> Consigne
D'après le texte sur le relogement à Petit-Bourg, à combien est plafonnée l'indemnité prévue pour les occupants sans titres d'un bien situé sur un terrain ?

> Texte présenté

▬▬▬

Un moindre mal pour les habitants. L’indemnité prévue pour les occupants sans titres d’un bien situé sur un terrain est plafonnée à 40 000 euros selon la loi n°2011-725. « À Petit-Bourg, les sommes allouées allaient de 13 000 à 20 000 euros. Ce montant est peu incitatif et ne permet pas aux occupants concernés de se reloger par leurs propres moyens. Il s’avère donc nécessaire de trouver, avec le concours de la puissance publique, des solutions de relogement pour cette population. A contrario, les propriétaires du foncier peuvent prétendre à des indemnités d’expropriation déplafonnées », précise Roy Saint-Charles.
« Certains se résignent aux multiples risques naturels »
Les nouveaux logements construits dans les terres, près du parc Saint-Jean, ont des allures de villas créoles oranges et grises. Une première vague de remise des clés a eu lieu en 2021, la seconde est prévue au troisième trimestre 2025. Dans ces habitations toutes identiques, que l’on croirait sorties de The Truman Show, nous croisons un jeune homme qui préfère garder l’anonymat : « Je vis depuis quelques mois chez ma grand-mère qui a été relogée ici il y a quelques années. C’était très dur pour elle au début. On a dû quitter les terrains qui appartenaient à notre famille depuis toujours et la vue sur la mer continue de lui manquer », nous raconte-t-il.

▬▬▬

> Données
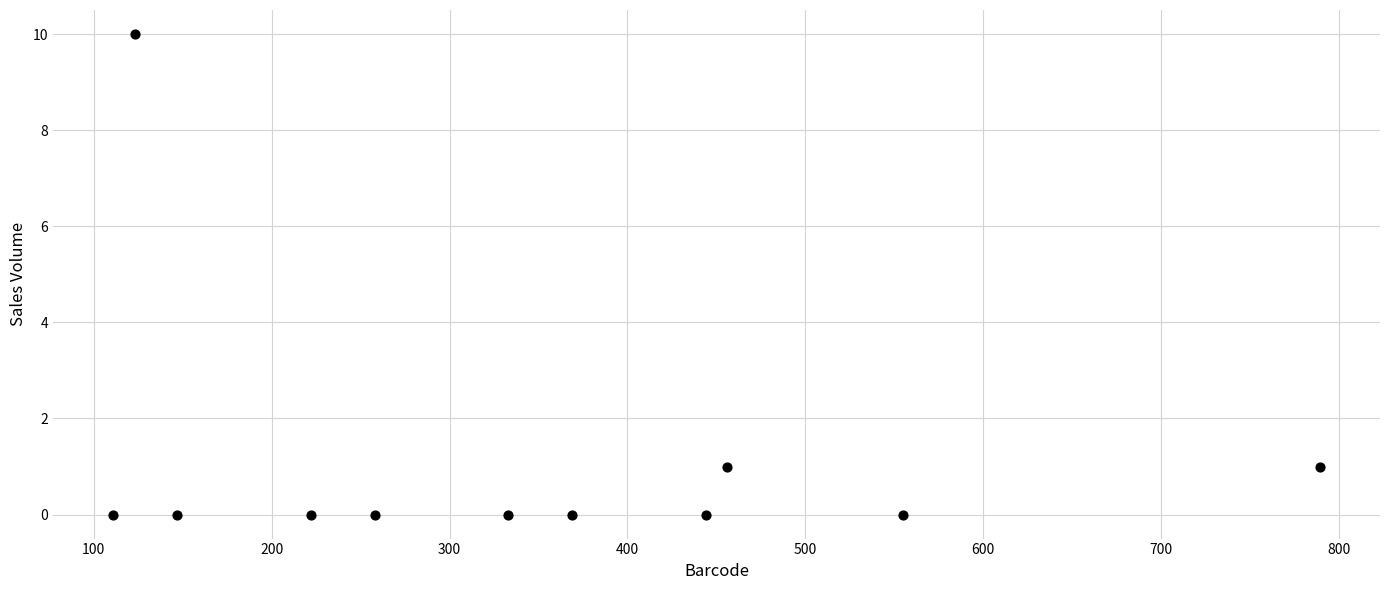

What is the range of Y values (max minus min)?

10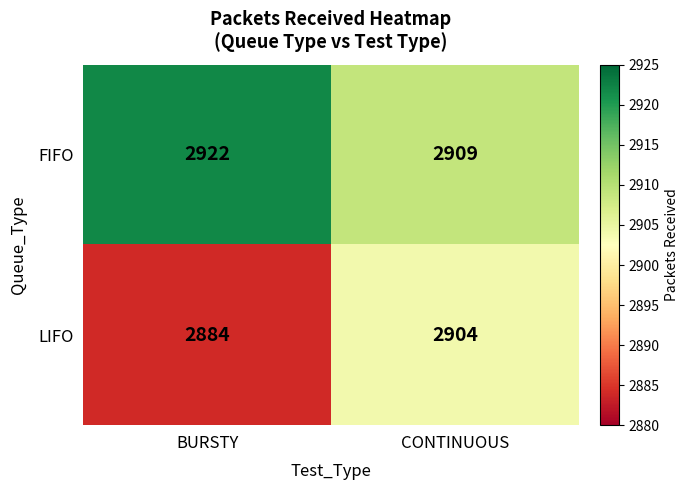

At which category is the sum across all series the highest?

CONTINUOUS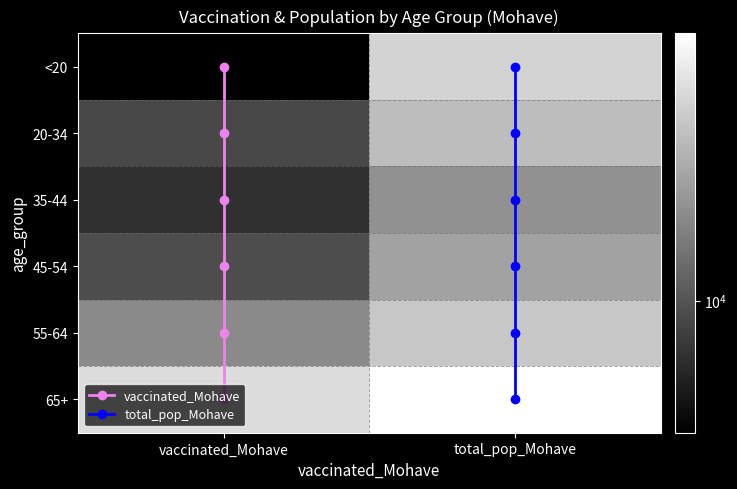

Reading right to left, extract all data points from this chart.

<20: 40777	3945
20-34: 31783	8748
35-44: 19550	6757
45-54: 23629	9253
55-64: 35466	18032
65+: 65780	44552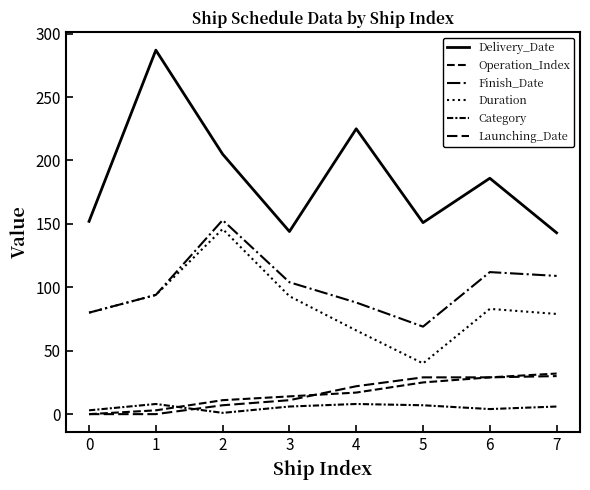

How many categories are shown in the chart?

8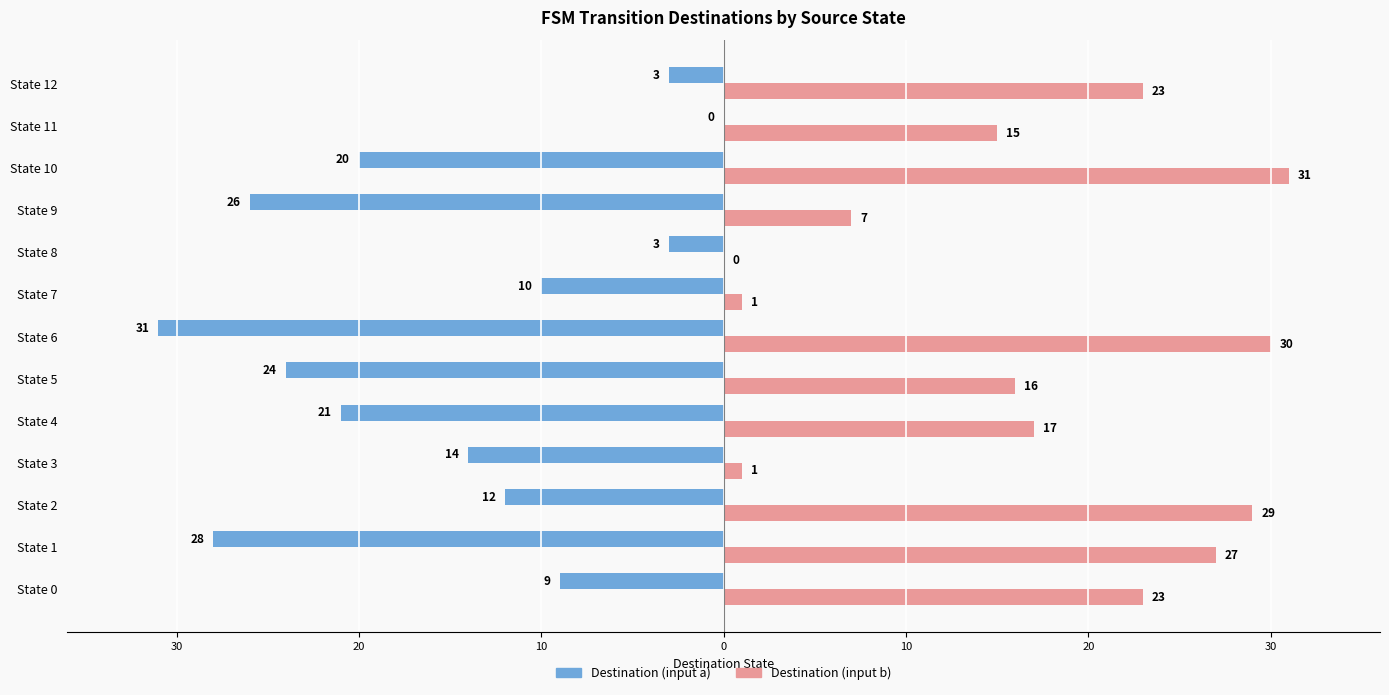

What are all the series names shown in the legend?

Destination (input a), Destination (input b)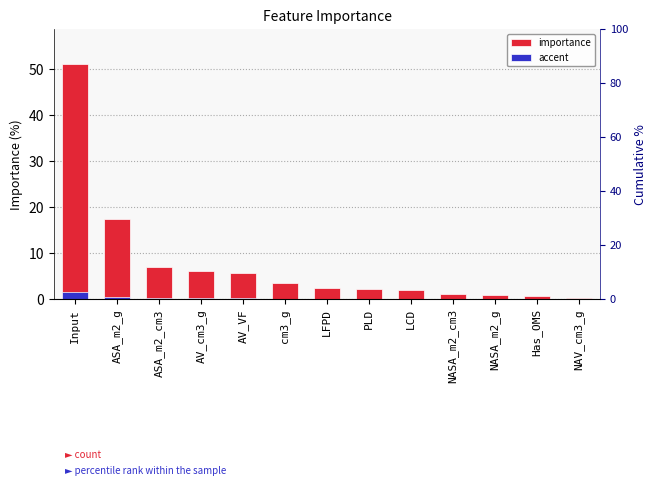

The value of accent at NAV_cm3_g is 0.0. True or false?

True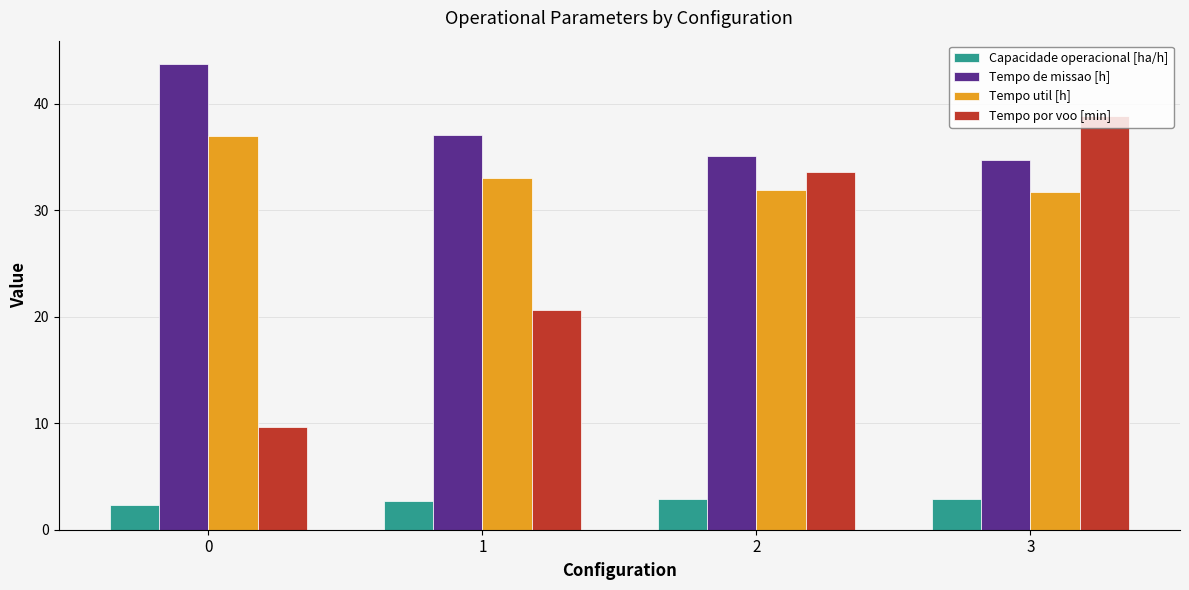

How many categories are shown in the chart?

4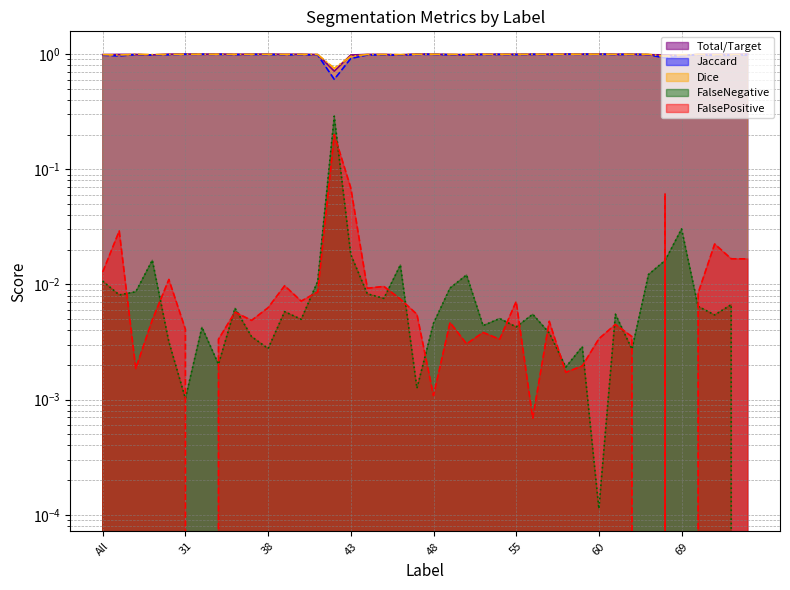

Between 11 and 60, which is larger?

60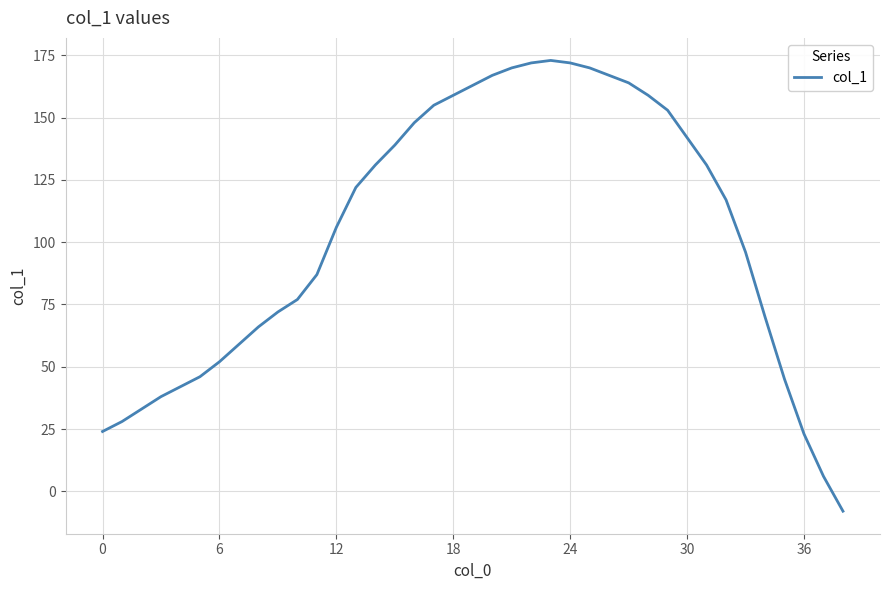

What is the maximum value shown in the chart?

173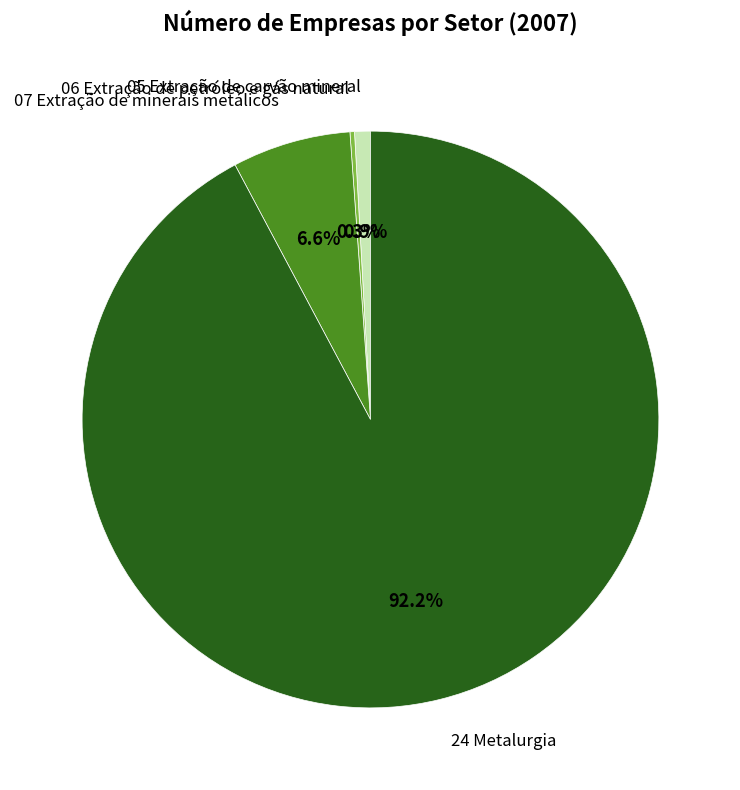

Is there any slice that represents more than half of the pie?

Yes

▬▬▬

> Réponse
Elle est plafonnée à 40 000 euros selon la loi n°2011-725.